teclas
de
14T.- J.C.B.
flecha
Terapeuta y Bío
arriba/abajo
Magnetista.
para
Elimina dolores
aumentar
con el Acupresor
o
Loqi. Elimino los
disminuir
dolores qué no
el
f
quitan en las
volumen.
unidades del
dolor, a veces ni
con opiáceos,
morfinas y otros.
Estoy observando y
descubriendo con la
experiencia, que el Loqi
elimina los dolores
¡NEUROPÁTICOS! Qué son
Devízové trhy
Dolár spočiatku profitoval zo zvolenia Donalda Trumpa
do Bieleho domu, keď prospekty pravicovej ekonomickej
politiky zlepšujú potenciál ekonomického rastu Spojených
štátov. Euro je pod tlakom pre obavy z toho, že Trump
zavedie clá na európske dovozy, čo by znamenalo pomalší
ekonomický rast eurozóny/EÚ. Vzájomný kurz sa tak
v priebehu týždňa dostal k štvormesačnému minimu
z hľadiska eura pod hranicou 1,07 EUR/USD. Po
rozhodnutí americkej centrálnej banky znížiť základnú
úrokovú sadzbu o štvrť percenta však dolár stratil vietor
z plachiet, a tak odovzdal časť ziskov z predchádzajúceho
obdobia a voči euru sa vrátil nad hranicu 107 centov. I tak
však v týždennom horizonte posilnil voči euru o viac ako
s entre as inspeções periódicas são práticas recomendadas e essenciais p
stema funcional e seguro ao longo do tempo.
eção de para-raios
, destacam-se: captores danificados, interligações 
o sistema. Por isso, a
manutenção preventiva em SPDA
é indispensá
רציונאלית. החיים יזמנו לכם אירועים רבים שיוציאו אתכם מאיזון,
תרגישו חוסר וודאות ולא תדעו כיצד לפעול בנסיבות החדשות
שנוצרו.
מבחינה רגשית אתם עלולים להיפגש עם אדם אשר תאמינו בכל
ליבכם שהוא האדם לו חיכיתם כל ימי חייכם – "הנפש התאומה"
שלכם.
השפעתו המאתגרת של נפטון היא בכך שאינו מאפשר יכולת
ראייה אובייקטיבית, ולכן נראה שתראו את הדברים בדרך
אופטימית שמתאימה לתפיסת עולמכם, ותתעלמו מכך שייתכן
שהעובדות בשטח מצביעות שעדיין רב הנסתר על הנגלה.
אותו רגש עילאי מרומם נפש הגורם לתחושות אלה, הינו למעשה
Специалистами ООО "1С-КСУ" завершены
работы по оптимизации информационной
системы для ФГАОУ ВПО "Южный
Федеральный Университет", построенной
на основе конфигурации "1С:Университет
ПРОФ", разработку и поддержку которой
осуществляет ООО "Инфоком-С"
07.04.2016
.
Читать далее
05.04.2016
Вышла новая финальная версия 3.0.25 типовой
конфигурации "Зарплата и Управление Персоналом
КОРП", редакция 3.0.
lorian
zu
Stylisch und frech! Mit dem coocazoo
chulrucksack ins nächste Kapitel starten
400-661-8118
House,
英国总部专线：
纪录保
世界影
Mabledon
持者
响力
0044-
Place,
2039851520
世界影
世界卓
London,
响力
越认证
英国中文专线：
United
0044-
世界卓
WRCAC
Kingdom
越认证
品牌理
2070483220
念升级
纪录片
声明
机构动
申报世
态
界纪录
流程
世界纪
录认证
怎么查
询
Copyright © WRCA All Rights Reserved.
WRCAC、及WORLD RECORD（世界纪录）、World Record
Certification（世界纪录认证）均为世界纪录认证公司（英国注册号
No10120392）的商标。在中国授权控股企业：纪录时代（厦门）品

════

For the word "Loqi", say how many lines of the listing include it; give nothing but the number.

ANSWER BOX -> 2